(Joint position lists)
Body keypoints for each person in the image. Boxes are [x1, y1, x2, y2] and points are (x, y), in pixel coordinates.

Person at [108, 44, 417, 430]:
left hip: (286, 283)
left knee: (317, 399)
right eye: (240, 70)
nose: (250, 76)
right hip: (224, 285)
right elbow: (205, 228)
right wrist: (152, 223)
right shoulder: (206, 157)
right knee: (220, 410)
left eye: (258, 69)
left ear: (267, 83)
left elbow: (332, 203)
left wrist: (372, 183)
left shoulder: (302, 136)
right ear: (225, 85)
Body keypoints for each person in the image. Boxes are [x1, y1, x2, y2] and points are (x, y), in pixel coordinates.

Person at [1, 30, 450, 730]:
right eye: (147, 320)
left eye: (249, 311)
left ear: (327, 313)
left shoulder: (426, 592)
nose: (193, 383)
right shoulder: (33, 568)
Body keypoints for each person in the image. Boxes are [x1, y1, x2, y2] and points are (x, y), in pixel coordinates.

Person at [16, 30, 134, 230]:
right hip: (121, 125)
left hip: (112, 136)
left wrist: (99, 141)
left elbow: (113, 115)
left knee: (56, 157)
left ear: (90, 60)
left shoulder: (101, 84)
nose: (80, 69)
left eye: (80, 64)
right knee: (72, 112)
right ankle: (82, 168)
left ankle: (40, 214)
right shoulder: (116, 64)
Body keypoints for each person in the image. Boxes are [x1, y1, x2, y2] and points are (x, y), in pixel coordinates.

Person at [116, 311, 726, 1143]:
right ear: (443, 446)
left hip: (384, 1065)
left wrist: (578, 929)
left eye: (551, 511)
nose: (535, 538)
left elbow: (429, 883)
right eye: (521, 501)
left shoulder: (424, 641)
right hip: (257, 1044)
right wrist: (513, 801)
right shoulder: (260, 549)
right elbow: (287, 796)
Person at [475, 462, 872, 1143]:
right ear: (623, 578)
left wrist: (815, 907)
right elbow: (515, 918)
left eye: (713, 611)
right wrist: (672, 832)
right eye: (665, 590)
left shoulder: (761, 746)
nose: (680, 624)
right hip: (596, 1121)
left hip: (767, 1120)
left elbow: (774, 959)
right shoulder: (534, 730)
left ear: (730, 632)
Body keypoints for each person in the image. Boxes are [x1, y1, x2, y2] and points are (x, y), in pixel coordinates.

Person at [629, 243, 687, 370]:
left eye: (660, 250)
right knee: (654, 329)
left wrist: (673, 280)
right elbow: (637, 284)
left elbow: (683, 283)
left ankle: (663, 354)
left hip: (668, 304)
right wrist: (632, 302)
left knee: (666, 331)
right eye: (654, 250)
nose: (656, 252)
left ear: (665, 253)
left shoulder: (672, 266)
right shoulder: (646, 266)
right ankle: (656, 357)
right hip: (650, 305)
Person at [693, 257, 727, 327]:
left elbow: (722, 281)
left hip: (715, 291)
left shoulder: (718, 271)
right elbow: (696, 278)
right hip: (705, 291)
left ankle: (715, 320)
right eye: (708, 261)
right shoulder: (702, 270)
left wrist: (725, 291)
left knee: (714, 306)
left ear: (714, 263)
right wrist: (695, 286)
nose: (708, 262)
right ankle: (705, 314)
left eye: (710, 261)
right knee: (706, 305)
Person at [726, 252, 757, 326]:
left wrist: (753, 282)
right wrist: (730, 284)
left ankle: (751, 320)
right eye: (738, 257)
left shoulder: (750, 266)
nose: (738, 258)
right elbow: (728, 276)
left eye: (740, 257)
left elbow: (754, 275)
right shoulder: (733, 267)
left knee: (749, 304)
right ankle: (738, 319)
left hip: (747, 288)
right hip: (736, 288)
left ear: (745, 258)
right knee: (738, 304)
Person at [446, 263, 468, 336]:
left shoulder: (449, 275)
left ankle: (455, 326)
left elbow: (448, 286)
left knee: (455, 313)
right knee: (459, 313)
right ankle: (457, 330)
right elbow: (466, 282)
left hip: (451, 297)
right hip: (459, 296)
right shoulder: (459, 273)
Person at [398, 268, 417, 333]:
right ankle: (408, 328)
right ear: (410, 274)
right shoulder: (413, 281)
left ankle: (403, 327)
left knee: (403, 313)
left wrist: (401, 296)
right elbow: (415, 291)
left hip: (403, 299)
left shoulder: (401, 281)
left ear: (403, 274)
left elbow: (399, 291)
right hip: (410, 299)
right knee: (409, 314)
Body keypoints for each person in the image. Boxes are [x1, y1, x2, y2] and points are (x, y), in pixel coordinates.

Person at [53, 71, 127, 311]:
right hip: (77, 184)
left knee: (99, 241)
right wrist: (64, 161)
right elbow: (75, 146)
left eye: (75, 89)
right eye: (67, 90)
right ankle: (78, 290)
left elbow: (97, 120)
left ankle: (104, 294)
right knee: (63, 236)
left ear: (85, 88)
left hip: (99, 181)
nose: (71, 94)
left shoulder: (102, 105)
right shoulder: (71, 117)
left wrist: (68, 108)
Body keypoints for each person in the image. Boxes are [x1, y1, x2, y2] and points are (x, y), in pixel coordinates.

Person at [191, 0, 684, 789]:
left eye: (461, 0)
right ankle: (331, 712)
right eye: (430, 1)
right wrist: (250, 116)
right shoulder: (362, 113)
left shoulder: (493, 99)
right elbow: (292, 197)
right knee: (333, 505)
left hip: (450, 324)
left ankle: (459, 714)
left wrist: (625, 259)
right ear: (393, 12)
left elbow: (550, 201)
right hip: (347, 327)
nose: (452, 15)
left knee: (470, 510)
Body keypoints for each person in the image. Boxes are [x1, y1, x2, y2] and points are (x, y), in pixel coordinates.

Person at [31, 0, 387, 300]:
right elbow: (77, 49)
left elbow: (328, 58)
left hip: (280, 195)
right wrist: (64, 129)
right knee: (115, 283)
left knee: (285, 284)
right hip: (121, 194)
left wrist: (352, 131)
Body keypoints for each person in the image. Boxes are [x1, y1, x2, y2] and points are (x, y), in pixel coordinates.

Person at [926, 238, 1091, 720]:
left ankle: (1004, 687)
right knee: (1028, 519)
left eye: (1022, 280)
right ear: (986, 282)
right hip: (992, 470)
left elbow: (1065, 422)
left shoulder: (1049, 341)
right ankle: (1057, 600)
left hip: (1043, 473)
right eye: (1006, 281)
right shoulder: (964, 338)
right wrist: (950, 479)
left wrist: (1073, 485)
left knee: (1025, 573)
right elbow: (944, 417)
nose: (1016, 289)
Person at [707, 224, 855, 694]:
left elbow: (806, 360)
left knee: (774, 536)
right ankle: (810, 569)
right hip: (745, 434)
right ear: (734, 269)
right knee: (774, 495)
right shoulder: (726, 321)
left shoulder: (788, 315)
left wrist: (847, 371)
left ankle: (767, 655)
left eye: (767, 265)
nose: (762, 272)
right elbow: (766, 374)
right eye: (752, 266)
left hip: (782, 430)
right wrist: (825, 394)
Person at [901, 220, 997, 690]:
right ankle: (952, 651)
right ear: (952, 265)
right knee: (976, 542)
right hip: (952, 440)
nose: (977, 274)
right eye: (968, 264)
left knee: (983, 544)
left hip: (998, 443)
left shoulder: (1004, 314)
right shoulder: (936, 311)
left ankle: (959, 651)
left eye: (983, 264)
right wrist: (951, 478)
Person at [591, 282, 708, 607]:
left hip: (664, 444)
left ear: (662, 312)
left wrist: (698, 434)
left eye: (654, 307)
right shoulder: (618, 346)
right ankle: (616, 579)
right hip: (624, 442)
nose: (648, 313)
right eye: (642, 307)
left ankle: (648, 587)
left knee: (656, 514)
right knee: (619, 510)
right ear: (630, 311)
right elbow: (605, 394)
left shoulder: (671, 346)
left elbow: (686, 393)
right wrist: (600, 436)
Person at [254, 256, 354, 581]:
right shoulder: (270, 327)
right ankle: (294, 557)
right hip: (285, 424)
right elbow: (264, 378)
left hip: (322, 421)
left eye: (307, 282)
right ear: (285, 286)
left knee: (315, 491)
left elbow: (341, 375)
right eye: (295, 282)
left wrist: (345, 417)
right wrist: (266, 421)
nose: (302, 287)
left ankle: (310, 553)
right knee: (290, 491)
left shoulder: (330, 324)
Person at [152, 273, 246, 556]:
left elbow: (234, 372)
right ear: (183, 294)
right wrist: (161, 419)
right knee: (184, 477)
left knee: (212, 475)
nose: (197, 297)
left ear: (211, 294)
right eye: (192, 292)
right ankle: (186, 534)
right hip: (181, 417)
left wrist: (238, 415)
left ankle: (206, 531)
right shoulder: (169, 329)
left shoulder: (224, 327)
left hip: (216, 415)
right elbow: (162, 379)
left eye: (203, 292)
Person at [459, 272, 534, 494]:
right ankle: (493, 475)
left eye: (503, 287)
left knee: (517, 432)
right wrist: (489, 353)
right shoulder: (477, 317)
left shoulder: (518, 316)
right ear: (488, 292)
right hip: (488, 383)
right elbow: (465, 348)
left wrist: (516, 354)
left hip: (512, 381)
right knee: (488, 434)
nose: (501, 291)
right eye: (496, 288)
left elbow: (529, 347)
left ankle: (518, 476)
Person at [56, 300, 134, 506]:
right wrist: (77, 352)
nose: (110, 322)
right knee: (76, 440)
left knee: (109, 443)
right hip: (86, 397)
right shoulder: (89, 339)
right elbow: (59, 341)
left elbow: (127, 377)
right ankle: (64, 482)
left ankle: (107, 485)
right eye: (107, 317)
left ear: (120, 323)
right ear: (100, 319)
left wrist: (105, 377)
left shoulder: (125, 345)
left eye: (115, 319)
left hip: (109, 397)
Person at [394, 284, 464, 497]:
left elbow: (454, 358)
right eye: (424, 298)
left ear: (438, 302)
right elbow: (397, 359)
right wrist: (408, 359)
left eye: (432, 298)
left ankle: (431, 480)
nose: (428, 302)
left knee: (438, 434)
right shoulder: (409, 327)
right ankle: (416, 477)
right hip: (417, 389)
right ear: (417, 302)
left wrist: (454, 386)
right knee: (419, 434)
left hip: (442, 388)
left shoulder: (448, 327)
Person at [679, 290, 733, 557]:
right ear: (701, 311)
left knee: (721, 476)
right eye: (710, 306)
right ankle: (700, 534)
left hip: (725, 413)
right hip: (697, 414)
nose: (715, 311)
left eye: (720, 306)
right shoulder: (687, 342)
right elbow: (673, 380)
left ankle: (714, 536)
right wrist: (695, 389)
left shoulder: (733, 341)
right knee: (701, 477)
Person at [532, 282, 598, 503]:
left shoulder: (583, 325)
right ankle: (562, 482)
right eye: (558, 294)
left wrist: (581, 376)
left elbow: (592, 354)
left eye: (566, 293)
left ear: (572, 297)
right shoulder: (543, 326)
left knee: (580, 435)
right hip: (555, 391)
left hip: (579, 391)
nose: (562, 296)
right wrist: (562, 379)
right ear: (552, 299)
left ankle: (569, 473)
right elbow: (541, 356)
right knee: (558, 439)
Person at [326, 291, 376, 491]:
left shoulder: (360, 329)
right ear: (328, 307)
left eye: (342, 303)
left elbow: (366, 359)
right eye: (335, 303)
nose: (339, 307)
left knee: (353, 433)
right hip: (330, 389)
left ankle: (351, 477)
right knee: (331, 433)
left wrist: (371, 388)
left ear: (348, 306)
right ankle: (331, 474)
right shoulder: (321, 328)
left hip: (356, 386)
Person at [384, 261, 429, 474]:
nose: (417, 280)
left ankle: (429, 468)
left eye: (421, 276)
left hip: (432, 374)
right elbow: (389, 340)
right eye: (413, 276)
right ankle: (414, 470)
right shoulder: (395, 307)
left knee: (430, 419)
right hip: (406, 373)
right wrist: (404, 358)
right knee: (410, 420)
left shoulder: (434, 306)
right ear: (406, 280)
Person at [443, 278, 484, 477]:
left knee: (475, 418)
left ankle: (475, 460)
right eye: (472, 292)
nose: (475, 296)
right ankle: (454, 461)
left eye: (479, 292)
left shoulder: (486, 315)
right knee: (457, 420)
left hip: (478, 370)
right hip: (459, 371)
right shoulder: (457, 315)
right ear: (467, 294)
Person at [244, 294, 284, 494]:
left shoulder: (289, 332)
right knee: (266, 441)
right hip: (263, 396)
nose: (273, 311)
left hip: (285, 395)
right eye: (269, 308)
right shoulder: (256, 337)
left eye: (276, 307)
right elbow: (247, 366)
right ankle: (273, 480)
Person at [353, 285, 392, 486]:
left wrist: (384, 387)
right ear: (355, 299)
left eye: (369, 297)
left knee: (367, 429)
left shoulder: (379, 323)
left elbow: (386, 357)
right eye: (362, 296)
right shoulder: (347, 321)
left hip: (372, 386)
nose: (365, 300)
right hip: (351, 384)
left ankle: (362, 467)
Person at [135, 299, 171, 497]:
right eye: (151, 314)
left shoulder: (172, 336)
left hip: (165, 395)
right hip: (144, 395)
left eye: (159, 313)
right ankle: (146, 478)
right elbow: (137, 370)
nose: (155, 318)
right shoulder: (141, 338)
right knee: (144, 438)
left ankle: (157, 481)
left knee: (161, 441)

### PROBLEM TO SOLVE
Above are some records; copy exactly the lines from the one with "right eye: (1006, 281)" through the one with "right ear: (734, 269)", both included, and no others.

### SOLUTION TO THIS TASK
right eye: (1006, 281)
right shoulder: (964, 338)
right wrist: (950, 479)
left wrist: (1073, 485)
left knee: (1025, 573)
right elbow: (944, 417)
nose: (1016, 289)
Person at [707, 224, 855, 694]:
left elbow: (806, 360)
left knee: (774, 536)
right ankle: (810, 569)
right hip: (745, 434)
right ear: (734, 269)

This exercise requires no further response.